BRANO DI PARTENZA -
La tragicomica apparizione a Sanremo 1968 di Armstrong, interrotto da Pippo Baudo
Erano prevedibili le reazioni negative alla sortita di Corrado Beldì volta ad ottenere per il jazz un qualche spazio di visibilità (mi verrebbe quasi da dire di testimonianza…) nel gran calderone di Sanremo, ormai neppure più quella sagra del Nazional-Popolare che era molti anni addietro, ma autentica celebrazione del kitsch più sfrenato.
Comprensibili molte delle obiezioni che sostenevano la filippica del collega Rob53: la totale irrilevanza del Festival anche nel rappresentare le effettive tendenze del pop più commerciale, l’improbabilità di un appello ad un personaggio iconico dell’oligopolio della radiofonia commerciale (ah, la grande occasione perduta con la cessazione del monopolio pubblico dell’etere….), che è una delle principali responsabili dell’appiattimento e dell’impoverimento del paesaggio sonoro italiano. Dal canto mio potrei anche aggiungere che Sanremo è nata ‘contro’ la diffusione delle ‘musiche americane’ nel secondo dopoguerra secondo un preciso mandato conferito dall’establishment musicale e culturale italiano ai vertici della neonata RAI, che riuscirono nell’impresa di creare quasi dal nulla una musica di consumo che cancellasse il ricordo sia della musica di matrice più autenticamente popolare che delle perniciose influenze d’oltreoceano che erano state la vera colonna sonora della Liberazione.

DATI ESTRATTI -
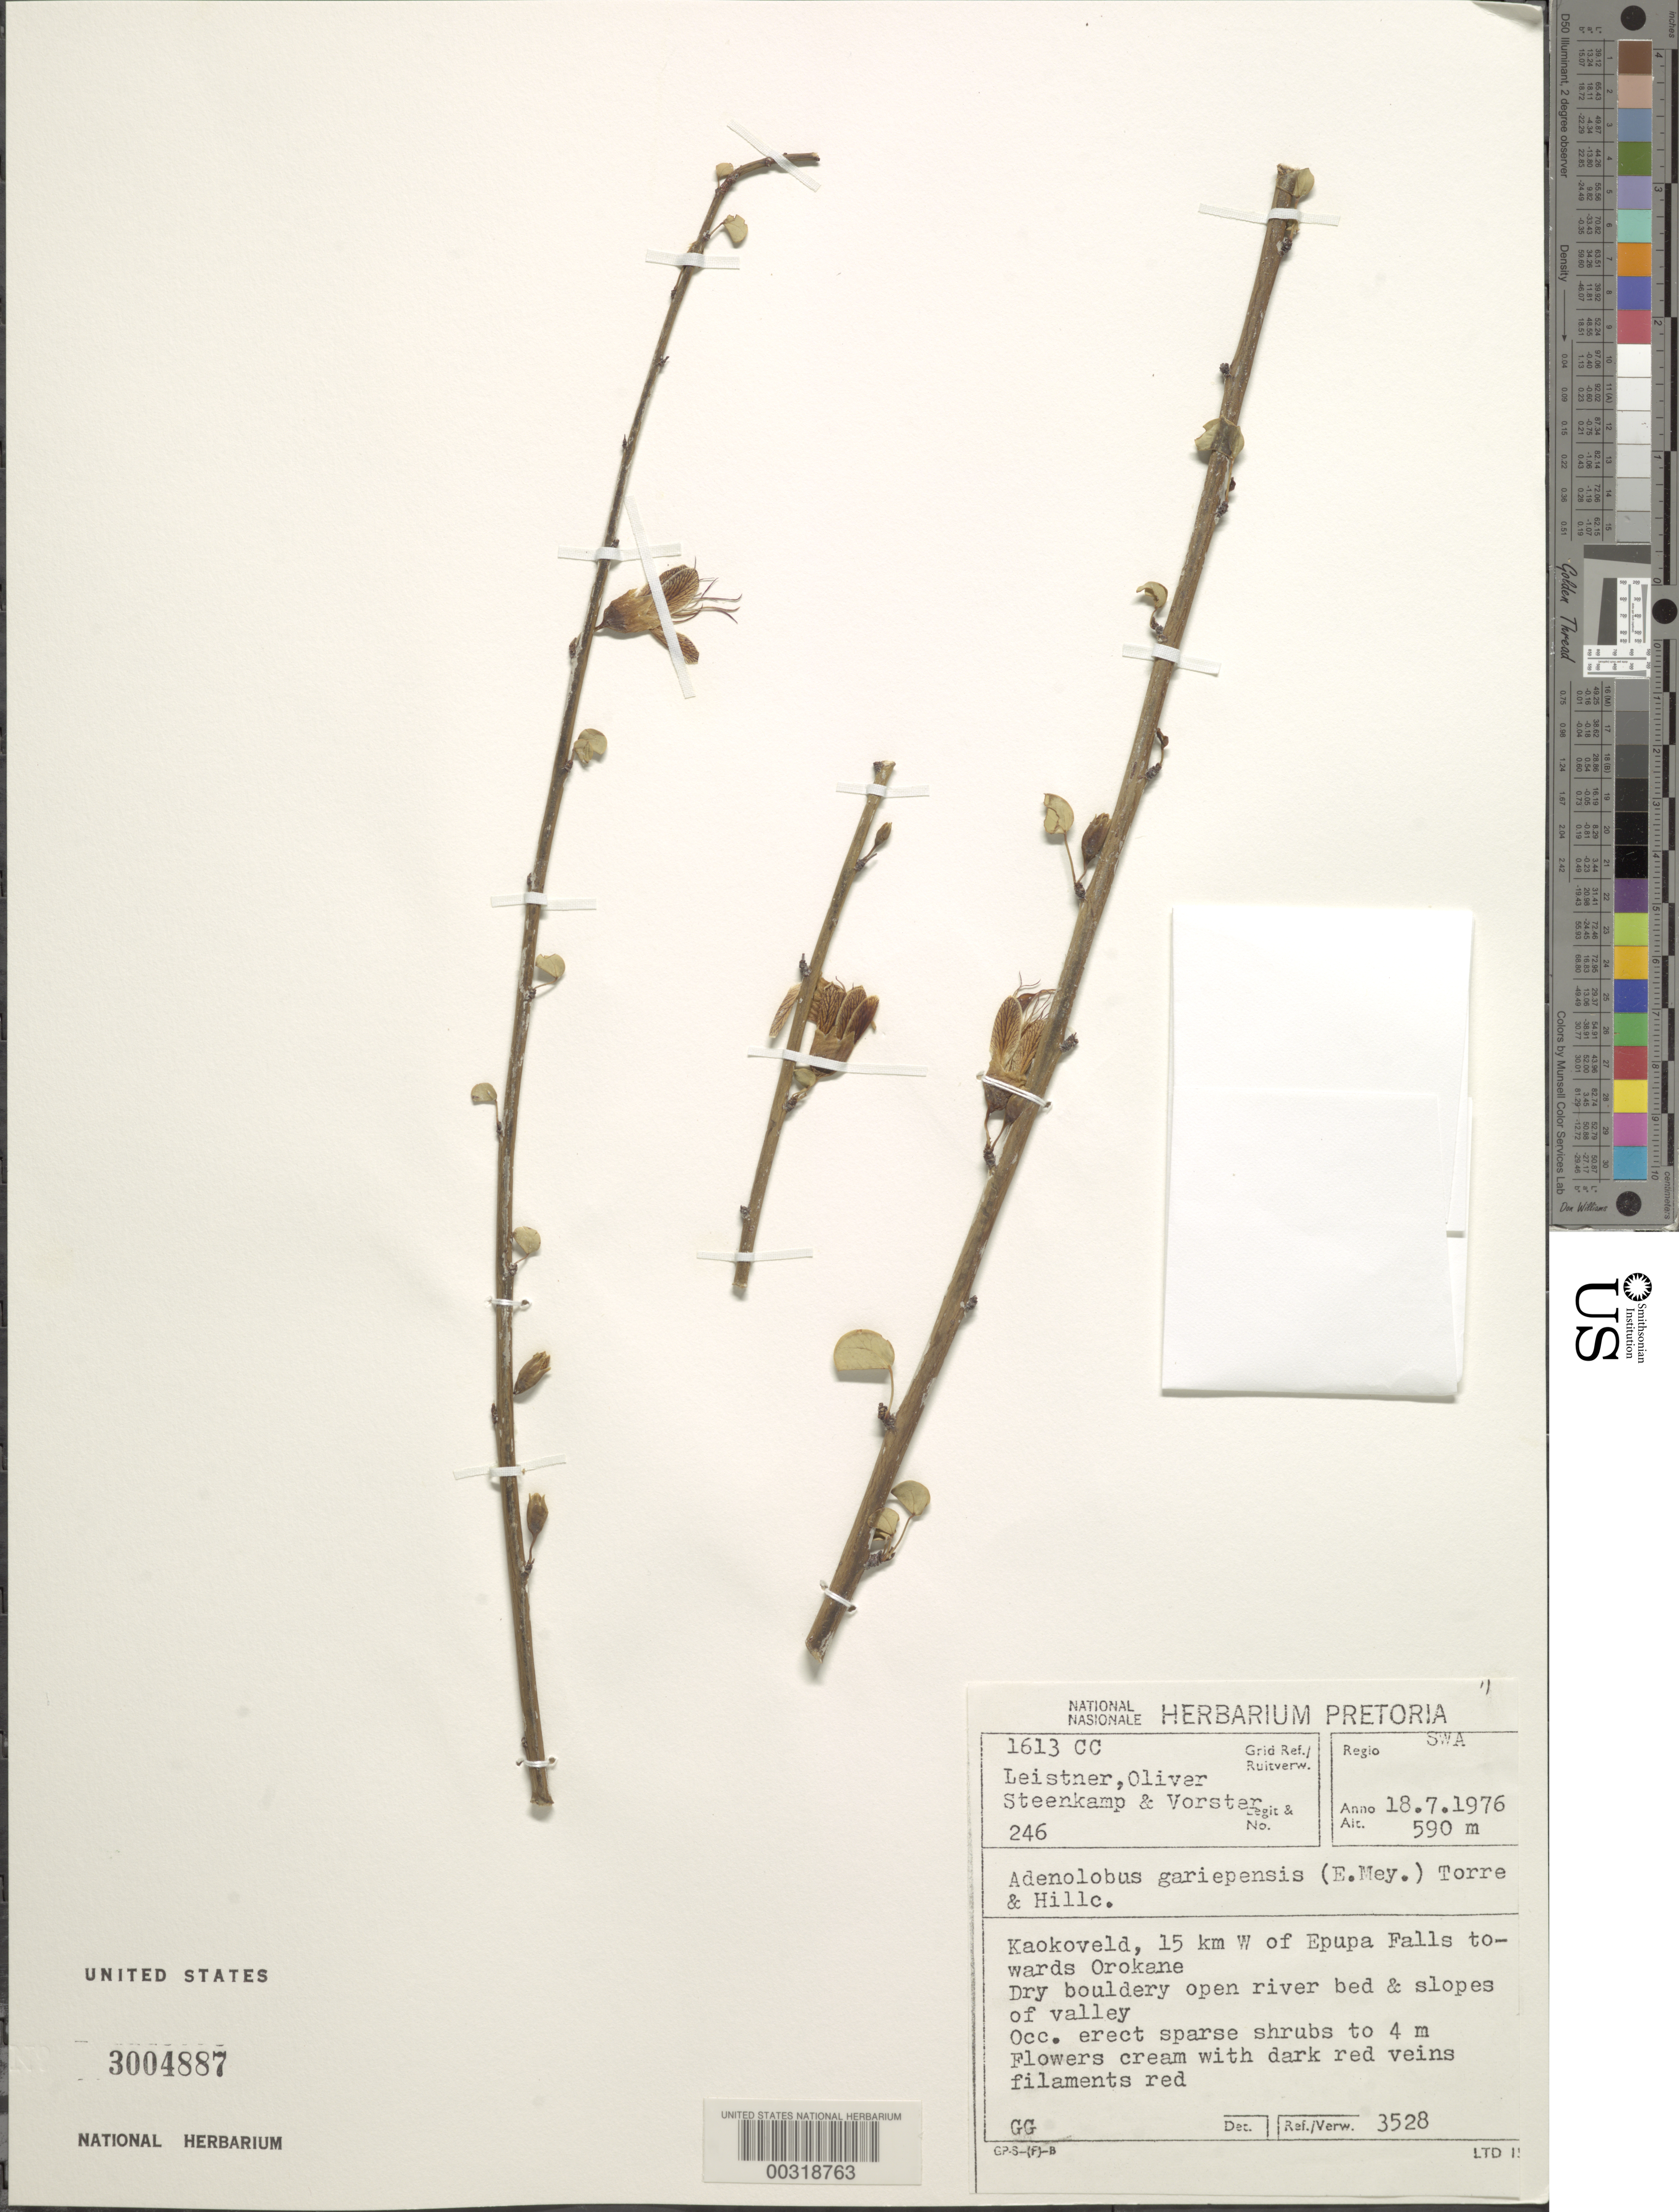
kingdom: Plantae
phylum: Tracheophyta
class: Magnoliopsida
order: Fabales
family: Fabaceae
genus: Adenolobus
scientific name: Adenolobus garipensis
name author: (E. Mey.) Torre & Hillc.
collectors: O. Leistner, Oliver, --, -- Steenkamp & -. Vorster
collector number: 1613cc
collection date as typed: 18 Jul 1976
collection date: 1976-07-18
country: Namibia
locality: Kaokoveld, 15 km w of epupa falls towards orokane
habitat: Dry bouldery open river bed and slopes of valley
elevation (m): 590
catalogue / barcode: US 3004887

COMPITI PROPOSTI -
1 > Copia dal brano su Sanremo e il jazz la parte che va da "La tragicomica apparizione" a "kitsch più sfrenato.".
2 > Secondo il brano su Sanremo e il jazz, a chi conferì l'establishment musicale e culturale italiano il preciso mandato nel secondo dopoguerra?
3 > Riprendi il brano su Sanremo e il jazz e scrivine il seguito a partire dall'ultima frase.

SOLUZIONI PROPOSTE -
1 >
La tragicomica apparizione a Sanremo 1968 di Armstrong, interrotto da Pippo Baudo
Erano prevedibili le reazioni negative alla sortita di Corrado Beldì volta ad ottenere per il jazz un qualche spazio di visibilità (mi verrebbe quasi da dire di testimonianza…) nel gran calderone di Sanremo, ormai neppure più quella sagra del Nazional-Popolare che era molti anni addietro, ma autentica celebrazione del kitsch più sfrenato.

2 > Ai vertici della neonata RAI.

3 >
Dobbiamo quindi archiviare l’uscita di Beldì come una bizzarra boutade per raggranellare qualche link e qualche click sul web, un espediente un po’ pop per richiamare attenzione sul jazz? Non mi sembra proprio che questo sia il caso. Il curriculum del cofondatore di Novara Jazz (uno dei festival più innovativi e rigorosi di tutta la scena italiana) non depone certo a favore di una sua ingenuità un po’ naif e meno che mai di un furbesco e cortigiano ammiccamento all’industria del pop creato in laboratorio.
La sortita di Beldì di fatto pone una questione alquanto spessa: è possibile accettare passivamente e rassegnatamente la totale obliterazione del jazz di qualsiasi tendenza dalla scena musicale più ampia di questo paese? A mio avviso è una domanda che tutta la piccola comunità del jazz deve porsi seriamente, tenendo presenti almeno due questioni.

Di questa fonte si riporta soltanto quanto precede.